==== DATA TO USE ====

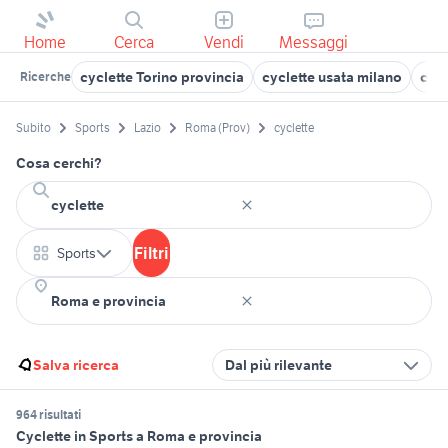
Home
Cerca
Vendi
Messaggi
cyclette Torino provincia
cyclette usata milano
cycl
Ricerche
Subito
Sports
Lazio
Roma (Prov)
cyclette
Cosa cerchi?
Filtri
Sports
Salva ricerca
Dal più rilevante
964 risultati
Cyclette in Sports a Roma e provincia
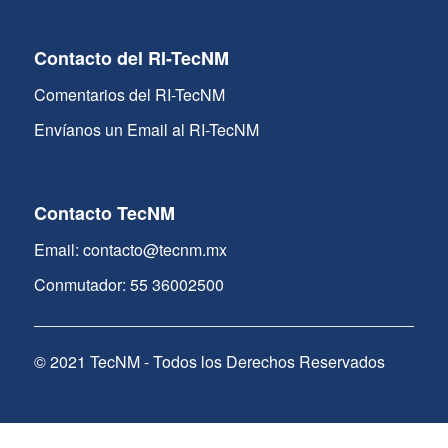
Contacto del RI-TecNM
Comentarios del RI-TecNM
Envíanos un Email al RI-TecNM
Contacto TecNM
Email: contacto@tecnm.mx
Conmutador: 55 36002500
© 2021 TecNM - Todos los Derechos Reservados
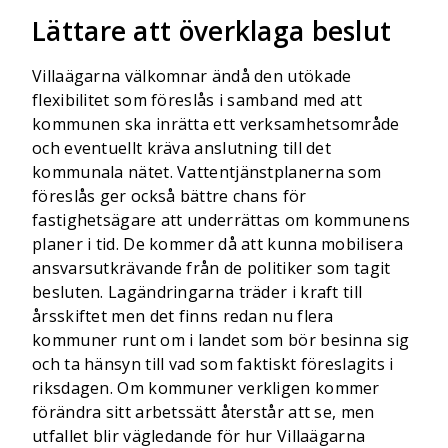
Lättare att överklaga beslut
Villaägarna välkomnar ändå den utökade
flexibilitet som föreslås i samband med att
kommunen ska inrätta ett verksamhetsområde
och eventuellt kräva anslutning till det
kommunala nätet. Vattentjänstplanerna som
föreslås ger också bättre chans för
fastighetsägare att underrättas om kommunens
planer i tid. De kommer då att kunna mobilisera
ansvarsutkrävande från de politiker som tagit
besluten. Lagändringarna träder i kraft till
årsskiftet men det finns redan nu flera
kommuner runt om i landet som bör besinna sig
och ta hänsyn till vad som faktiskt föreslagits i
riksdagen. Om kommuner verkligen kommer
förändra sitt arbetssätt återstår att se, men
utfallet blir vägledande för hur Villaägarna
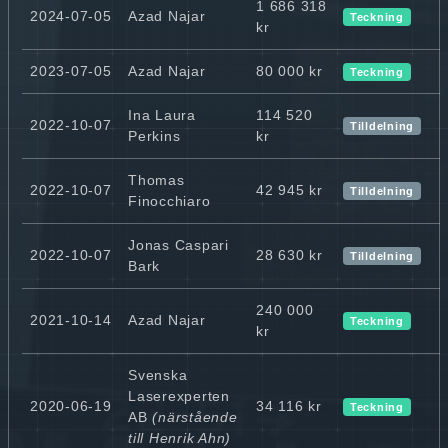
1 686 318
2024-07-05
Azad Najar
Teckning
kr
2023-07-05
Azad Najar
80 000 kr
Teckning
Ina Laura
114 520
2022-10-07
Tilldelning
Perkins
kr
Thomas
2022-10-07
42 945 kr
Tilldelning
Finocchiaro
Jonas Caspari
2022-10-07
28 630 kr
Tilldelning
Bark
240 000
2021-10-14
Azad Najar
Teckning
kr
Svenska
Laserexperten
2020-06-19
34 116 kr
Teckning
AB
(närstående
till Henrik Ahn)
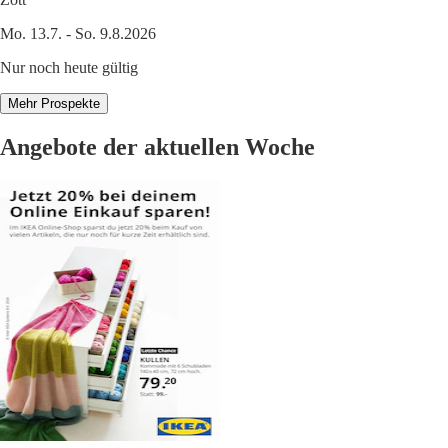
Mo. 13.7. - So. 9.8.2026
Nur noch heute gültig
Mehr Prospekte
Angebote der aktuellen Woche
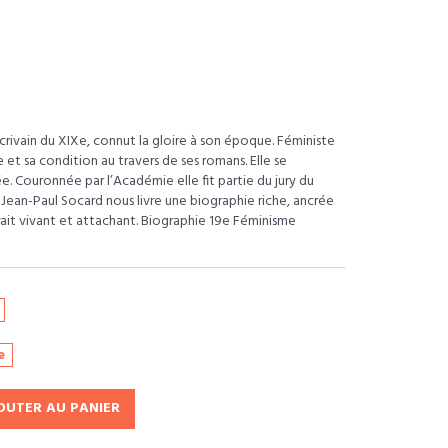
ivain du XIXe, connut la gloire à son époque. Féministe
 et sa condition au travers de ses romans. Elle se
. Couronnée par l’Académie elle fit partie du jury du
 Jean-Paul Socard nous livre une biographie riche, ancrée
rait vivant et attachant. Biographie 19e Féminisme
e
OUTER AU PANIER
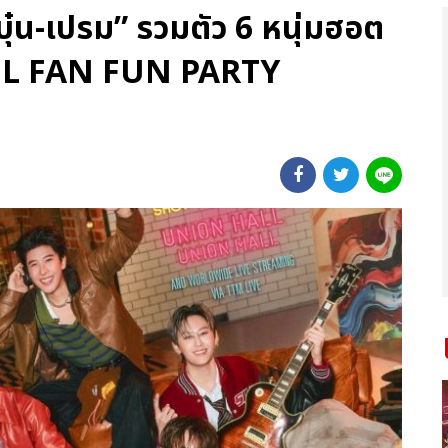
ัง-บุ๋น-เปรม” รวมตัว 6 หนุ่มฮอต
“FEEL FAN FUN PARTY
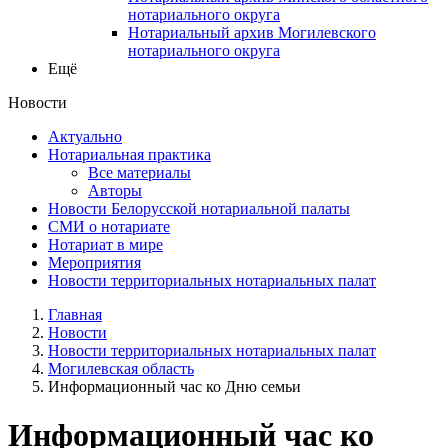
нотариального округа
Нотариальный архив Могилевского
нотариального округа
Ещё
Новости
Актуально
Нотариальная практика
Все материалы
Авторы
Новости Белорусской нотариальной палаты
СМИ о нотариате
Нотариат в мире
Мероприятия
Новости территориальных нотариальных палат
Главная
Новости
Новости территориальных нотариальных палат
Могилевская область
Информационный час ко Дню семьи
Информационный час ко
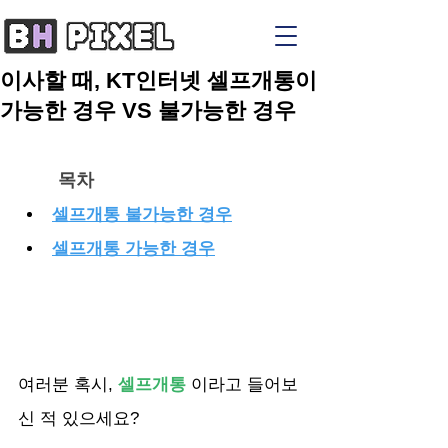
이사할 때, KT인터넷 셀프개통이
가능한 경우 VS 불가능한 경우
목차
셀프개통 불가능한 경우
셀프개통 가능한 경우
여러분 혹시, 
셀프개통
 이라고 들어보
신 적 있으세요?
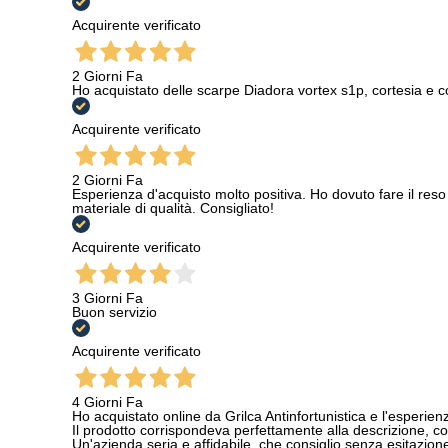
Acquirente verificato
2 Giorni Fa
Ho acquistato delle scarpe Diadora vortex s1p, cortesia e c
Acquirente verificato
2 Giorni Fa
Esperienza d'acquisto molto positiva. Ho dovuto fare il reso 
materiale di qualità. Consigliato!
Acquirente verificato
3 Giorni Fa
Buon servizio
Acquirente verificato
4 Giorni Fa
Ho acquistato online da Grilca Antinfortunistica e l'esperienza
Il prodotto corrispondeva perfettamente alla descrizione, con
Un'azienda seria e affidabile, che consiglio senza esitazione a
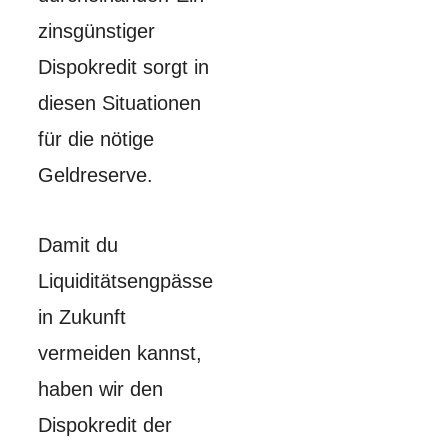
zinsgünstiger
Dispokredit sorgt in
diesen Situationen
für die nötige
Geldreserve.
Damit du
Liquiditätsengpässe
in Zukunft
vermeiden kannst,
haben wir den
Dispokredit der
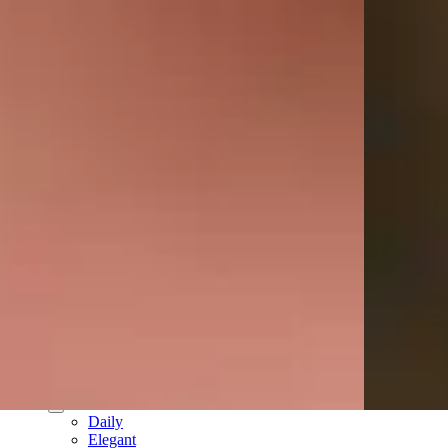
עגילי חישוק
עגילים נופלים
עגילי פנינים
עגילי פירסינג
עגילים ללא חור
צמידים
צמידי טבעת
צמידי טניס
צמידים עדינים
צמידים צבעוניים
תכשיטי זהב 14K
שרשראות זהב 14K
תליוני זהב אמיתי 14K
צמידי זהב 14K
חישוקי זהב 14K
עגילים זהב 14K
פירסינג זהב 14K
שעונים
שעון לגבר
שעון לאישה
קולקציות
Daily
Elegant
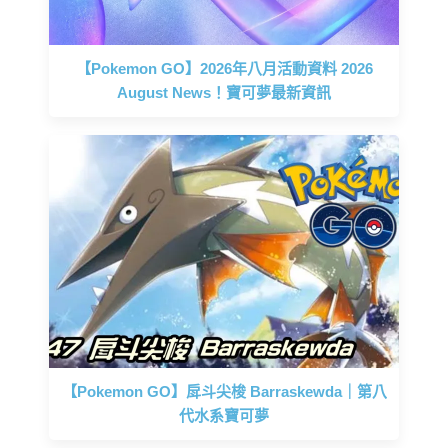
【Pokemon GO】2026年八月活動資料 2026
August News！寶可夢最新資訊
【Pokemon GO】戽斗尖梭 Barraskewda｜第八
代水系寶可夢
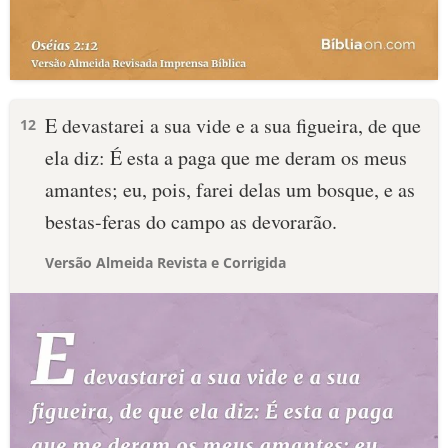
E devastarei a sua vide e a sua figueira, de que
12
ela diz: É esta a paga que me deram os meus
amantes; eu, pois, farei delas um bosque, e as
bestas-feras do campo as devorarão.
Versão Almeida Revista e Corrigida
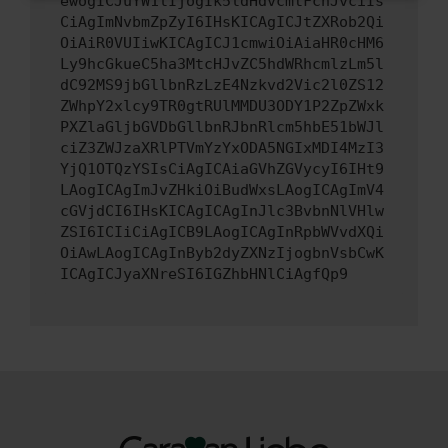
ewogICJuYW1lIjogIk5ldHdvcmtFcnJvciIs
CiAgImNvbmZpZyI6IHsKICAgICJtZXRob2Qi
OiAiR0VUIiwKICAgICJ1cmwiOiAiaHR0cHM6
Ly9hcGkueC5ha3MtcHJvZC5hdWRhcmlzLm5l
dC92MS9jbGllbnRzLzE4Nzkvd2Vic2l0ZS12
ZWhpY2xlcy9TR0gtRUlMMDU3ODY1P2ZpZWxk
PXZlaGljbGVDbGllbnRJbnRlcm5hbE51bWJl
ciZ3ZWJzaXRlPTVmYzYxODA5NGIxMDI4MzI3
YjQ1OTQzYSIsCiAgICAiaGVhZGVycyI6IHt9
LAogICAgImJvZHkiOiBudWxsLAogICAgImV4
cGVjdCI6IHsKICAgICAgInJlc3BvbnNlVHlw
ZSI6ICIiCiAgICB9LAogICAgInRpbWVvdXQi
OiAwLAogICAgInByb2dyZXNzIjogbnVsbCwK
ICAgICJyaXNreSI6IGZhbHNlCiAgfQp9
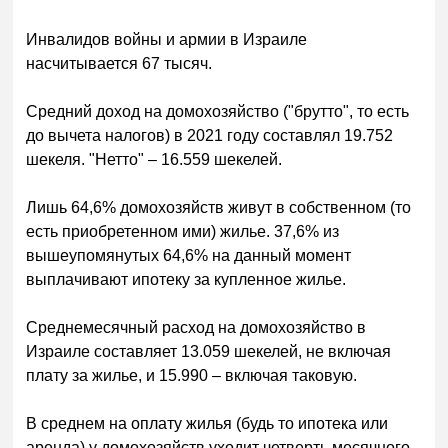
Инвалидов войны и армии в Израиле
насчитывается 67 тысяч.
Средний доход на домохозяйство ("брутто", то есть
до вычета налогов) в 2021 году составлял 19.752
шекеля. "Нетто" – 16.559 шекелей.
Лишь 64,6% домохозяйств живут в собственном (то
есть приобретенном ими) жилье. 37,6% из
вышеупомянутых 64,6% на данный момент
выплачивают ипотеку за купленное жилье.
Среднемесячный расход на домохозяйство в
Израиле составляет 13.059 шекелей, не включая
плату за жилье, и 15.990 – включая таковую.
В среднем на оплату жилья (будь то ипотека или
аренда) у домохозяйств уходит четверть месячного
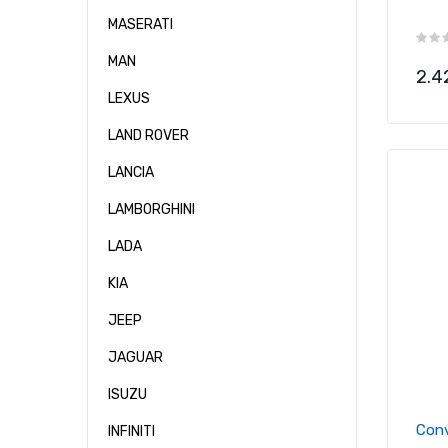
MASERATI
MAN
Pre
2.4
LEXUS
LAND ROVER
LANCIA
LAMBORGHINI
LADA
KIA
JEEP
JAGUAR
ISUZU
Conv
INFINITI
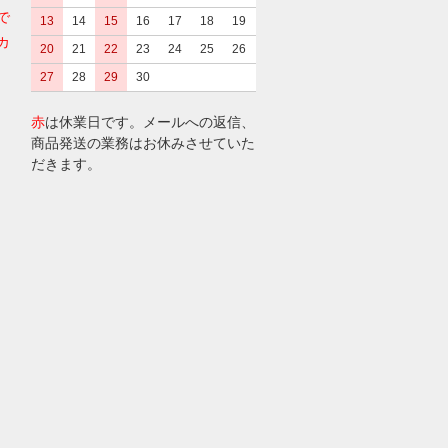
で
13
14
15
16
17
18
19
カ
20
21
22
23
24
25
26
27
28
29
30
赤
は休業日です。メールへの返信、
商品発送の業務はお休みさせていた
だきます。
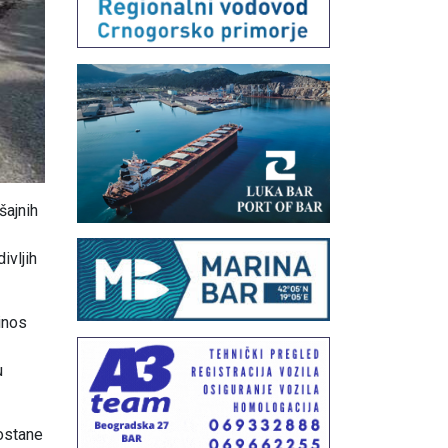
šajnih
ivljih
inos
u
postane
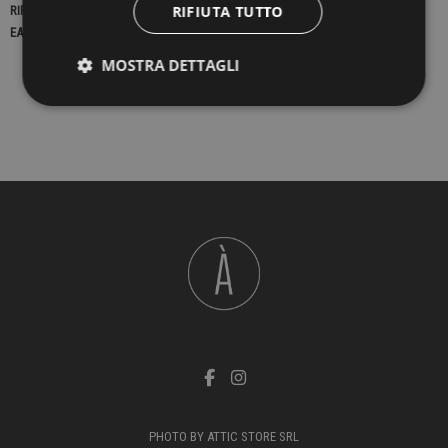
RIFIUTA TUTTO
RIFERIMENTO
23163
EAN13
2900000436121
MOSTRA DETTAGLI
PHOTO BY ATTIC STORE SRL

====

Return every line of text in the data above without any changes, and leave the pictures out of your answer.

Home
Cerca
Vendi
Messaggi
cyclette Torino provincia
cyclette usata milano
cycl
Ricerche
Subito
Sports
Lazio
Roma (Prov)
cyclette
Cosa cerchi?
Filtri
Sports
Salva ricerca
Dal più rilevante
964 risultati
Cyclette in Sports a Roma e provincia
Contacto del RI-TecNM
Comentarios del RI-TecNM
Envíanos un Email al RI-TecNM
Contacto TecNM
Email: contacto@tecnm.mx
Conmutador: 55 36002500
© 2021 TecNM - Todos los Derechos Reservados
Lättare att överklaga beslut
Villaägarna välkomnar ändå den utökade
flexibilitet som föreslås i samband med att
kommunen ska inrätta ett verksamhetsområde
och eventuellt kräva anslutning till det
kommunala nätet. Vattentjänstplanerna som
föreslås ger också bättre chans för
fastighetsägare att underrättas om kommunens
planer i tid. De kommer då att kunna mobilisera
ansvarsutkrävande från de politiker som tagit
besluten. Lagändringarna träder i kraft till
årsskiftet men det finns redan nu flera
kommuner runt om i landet som bör besinna sig
och ta hänsyn till vad som faktiskt föreslagits i
riksdagen. Om kommuner verkligen kommer
förändra sitt arbetssätt återstår att se, men
utfallet blir vägledande för hur Villaägarna
1 686 318
2024-07-05
Azad Najar
Teckning
kr
2023-07-05
Azad Najar
80 000 kr
Teckning
Ina Laura
114 520
2022-10-07
Tilldelning
Perkins
kr
Thomas
2022-10-07
42 945 kr
Tilldelning
Finocchiaro
Jonas Caspari
2022-10-07
28 630 kr
Tilldelning
Bark
240 000
2021-10-14
Azad Najar
Teckning
kr
Svenska
Laserexperten
2020-06-19
34 116 kr
Teckning
AB
(närstående
till Henrik Ahn)
Mo. 13.7. - So. 9.8.2026
Nur noch heute gültig
Mehr Prospekte
Angebote der aktuellen Woche
ivain du XIXe, connut la gloire à son époque. Féministe
 et sa condition au travers de ses romans. Elle se
. Couronnée par l’Académie elle fit partie du jury du
 Jean-Paul Socard nous livre une biographie riche, ancrée
rait vivant et attachant. Biographie 19e Féminisme
e
OUTER AU PANIER
ัง-บุ๋น-เปรม” รวมตัว 6 หนุ่มฮอต
“FEEL FAN FUN PARTY
нотариального округа
Нотариальный архив Могилевского
нотариального округа
Ещё
Новости
Актуально
Нотариальная практика
Все материалы
Авторы
Новости Белорусской нотариальной палаты
СМИ о нотариате
Нотариат в мире
Мероприятия
Новости территориальных нотариальных палат
Главная
Новости
Новости территориальных нотариальных палат
Могилевская область
Информационный час ко Дню семьи
Информационный час ко
이사할 때, KT인터넷 셀프개통이
가능한 경우 VS 불가능한 경우
목차
셀프개통 불가능한 경우
셀프개통 가능한 경우
여러분 혹시, 
셀프개통
 이라고 들어보
신 적 있으세요?
Acquirente verificato
2 Giorni Fa
Ho acquistato delle scarpe Diadora vortex s1p, cortesia e c
Acquirente verificato
2 Giorni Fa
Esperienza d'acquisto molto positiva. Ho dovuto fare il reso 
materiale di qualità. Consigliato!
Acquirente verificato
3 Giorni Fa
Buon servizio
Acquirente verificato
4 Giorni Fa
Ho acquistato online da Grilca Antinfortunistica e l'esperienza
Il prodotto corrispondeva perfettamente alla descrizione, con
Un'azienda seria e affidabile, che consiglio senza esitazione a
zinsgünstiger
Dispokredit sorgt in
diesen Situationen
für die nötige
Geldreserve.
Damit du
Liquiditätsengpässe
in Zukunft
vermeiden kannst,
haben wir den
Dispokredit der
עגילי חישוק
עגילים נופלים
עגילי פנינים
עגילי פירסינג
עגילים ללא חור
צמידים
צמידי טבעת
צמידי טניס
צמידים עדינים
צמידים צבעוניים
תכשיטי זהב 14K
שרשראות זהב 14K
תליוני זהב אמיתי 14K
צמידי זהב 14K
חישוקי זהב 14K
עגילים זהב 14K
פירסינג זהב 14K
שעונים
שעון לגבר
שעון לאישה
קולקציות
Daily
Elegant
【Pokemon GO】2026年八月活動資料 2026
August News！寶可夢最新資訊
【Pokemon GO】戽斗尖梭 Barraskewda｜第八
代水系寶可夢
E devastarei a sua vide e a sua figueira, de que
12
ela diz: É esta a paga que me deram os meus
amantes; eu, pois, farei delas um bosque, e as
bestas-feras do campo as devorarão.
Versão Almeida Revista e Corrigida
ewogICJuYW1lIjogIk5ldHdvcmtFcnJvciIs
CiAgImNvbmZpZyI6IHsKICAgICJtZXRob2Qi
OiAiR0VUIiwKICAgICJ1cmwiOiAiaHR0cHM6
Ly9hcGkueC5ha3MtcHJvZC5hdWRhcmlzLm5l
dC92MS9jbGllbnRzLzE4Nzkvd2Vic2l0ZS12
ZWhpY2xlcy9TR0gtRUlMMDU3ODY1P2ZpZWxk
PXZlaGljbGVDbGllbnRJbnRlcm5hbE51bWJl
ciZ3ZWJzaXRlPTVmYzYxODA5NGIxMDI4MzI3
YjQ1OTQzYSIsCiAgICAiaGVhZGVycyI6IHt9
LAogICAgImJvZHkiOiBudWxsLAogICAgImV4
cGVjdCI6IHsKICAgICAgInJlc3BvbnNlVHlw
ZSI6ICIiCiAgICB9LAogICAgInRpbWVvdXQi
OiAwLAogICAgInByb2dyZXNzIjogbnVsbCwK
ICAgICJyaXNreSI6IGZhbHNlCiAgfQp9
Инвалидов войны и армии в Израиле
насчитывается 67 тысяч.
Средний доход на домохозяйство ("брутто", то есть
до вычета налогов) в 2021 году составлял 19.752
шекеля. "Нетто" – 16.559 шекелей.
Лишь 64,6% домохозяйств живут в собственном (то
есть приобретенном ими) жилье. 37,6% из
вышеупомянутых 64,6% на данный момент
выплачивают ипотеку за купленное жилье.
Среднемесячный расход на домохозяйство в
Израиле составляет 13.059 шекелей, не включая
плату за жилье, и 15.990 – включая таковую.
В среднем на оплату жилья (будь то ипотека или
аренда) у домохозяйств уходит четверть месячного
MASERATI
MAN
Pre
2.4
LEXUS
LAND ROVER
LANCIA
LAMBORGHINI
LADA
KIA
JEEP
JAGUAR
ISUZU
Conv
INFINITI
で
13
14
15
16
17
18
19
カ
20
21
22
23
24
25
26
27
28
29
30
赤
は休業日です。メールへの返信、
商品発送の業務はお休みさせていた
だきます。
šajnih
ivljih
inos
u
postane
RIFIUTA TUTTO
RIFERIMENTO
23163
EAN13
2900000436121
MOSTRA DETTAGLI
PHOTO BY ATTIC STORE SRL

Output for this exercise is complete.